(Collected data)
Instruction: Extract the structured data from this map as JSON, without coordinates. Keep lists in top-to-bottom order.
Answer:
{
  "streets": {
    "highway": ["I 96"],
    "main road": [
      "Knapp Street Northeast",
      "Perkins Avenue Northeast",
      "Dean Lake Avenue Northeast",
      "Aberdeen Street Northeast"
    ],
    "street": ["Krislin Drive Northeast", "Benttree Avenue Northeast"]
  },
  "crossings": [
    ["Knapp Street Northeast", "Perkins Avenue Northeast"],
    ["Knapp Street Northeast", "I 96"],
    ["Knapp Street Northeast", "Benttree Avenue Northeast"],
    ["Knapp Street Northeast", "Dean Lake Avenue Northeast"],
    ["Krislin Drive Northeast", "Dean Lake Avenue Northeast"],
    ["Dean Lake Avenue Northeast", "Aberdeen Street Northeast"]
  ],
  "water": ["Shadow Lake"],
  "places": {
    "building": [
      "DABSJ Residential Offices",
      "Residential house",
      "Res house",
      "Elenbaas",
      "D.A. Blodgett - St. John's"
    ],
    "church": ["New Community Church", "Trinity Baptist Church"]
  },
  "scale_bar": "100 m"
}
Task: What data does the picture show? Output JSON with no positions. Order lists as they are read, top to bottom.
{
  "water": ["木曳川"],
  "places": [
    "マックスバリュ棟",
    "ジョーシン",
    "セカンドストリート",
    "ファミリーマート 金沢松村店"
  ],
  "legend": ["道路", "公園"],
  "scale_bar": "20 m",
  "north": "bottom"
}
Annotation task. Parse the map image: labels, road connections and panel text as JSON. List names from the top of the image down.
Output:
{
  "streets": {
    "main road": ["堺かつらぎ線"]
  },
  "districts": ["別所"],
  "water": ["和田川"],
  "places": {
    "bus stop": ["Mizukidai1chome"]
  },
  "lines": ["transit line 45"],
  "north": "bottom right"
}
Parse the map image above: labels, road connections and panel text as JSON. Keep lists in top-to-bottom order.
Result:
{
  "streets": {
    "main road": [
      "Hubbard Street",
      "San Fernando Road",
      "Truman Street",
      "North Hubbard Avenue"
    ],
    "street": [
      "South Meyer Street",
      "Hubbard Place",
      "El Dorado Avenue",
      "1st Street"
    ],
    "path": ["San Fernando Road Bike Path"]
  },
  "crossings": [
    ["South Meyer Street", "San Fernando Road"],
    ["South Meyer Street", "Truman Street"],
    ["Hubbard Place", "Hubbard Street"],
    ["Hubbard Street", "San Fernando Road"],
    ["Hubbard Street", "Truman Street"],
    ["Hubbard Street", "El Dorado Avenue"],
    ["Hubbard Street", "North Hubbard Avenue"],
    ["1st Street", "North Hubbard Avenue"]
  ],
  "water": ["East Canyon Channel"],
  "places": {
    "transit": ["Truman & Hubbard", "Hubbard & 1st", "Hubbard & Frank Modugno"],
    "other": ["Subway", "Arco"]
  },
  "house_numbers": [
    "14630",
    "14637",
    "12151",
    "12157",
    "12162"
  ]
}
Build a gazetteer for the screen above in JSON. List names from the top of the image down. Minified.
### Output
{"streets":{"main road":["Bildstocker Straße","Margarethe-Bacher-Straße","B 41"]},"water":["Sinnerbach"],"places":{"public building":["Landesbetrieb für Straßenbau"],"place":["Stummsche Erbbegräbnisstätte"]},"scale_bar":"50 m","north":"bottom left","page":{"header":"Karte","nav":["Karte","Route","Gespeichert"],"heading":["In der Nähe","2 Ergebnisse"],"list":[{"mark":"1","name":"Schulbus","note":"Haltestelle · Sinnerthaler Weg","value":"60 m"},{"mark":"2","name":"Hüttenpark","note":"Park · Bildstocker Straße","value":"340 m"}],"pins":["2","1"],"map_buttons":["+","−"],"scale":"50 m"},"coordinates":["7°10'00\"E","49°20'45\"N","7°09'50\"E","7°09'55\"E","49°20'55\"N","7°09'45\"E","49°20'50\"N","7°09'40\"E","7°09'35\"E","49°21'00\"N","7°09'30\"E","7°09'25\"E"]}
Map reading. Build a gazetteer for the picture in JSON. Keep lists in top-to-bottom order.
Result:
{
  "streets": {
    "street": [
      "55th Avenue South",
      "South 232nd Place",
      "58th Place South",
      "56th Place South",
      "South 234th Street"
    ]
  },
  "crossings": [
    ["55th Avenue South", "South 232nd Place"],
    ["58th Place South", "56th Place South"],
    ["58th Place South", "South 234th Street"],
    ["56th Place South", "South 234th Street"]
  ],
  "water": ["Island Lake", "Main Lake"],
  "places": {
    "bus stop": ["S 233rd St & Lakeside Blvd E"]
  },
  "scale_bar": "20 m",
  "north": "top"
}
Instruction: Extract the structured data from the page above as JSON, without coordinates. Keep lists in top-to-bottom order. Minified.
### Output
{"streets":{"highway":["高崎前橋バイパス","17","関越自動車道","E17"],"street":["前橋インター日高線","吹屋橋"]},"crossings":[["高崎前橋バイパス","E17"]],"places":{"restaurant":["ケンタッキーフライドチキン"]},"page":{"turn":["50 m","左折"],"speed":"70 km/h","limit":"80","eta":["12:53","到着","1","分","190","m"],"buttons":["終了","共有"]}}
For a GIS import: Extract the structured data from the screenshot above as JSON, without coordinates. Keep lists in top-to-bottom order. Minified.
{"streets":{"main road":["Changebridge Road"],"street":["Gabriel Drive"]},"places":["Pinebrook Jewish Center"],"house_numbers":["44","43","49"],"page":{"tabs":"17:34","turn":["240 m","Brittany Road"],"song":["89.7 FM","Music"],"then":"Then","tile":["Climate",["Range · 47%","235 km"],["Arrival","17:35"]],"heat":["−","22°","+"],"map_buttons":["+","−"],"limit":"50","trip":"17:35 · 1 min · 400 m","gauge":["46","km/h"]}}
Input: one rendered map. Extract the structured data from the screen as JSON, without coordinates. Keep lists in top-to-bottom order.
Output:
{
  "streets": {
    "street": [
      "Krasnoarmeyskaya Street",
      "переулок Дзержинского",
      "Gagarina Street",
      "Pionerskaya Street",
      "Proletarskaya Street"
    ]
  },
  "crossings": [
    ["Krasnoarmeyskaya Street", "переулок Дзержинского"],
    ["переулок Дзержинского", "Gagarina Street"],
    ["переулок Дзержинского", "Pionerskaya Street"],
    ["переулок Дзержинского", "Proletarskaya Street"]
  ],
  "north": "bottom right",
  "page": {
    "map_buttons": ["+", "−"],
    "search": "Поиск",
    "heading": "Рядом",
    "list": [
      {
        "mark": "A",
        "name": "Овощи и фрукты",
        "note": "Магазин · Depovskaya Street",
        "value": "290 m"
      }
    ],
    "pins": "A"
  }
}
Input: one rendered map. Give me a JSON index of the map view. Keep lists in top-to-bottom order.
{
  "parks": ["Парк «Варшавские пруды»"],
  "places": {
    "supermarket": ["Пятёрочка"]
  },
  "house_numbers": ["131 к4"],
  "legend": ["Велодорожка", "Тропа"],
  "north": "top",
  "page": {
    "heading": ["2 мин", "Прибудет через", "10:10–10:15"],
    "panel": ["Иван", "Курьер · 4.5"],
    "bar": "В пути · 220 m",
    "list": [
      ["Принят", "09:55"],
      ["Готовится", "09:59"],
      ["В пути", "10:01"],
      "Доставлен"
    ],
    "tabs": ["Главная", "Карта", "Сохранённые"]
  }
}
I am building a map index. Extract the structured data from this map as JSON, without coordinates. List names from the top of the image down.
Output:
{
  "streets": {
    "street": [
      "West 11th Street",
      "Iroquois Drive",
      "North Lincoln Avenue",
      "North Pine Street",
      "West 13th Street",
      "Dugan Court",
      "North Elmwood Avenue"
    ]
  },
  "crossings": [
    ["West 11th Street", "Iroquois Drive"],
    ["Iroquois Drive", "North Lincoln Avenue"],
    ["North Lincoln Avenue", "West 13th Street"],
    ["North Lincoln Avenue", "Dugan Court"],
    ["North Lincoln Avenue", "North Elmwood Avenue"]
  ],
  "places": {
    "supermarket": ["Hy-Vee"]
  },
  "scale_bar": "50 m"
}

Exercise aim: Single out each line of the records above with the string "labels" in it, and copy it.

Your response:
Annotation task. Parse the map image: labels, road connections and panel text as JSON. List names from the top of the image down.
Parse the map image above: labels, road connections and panel text as JSON. Keep lists in top-to-bottom order.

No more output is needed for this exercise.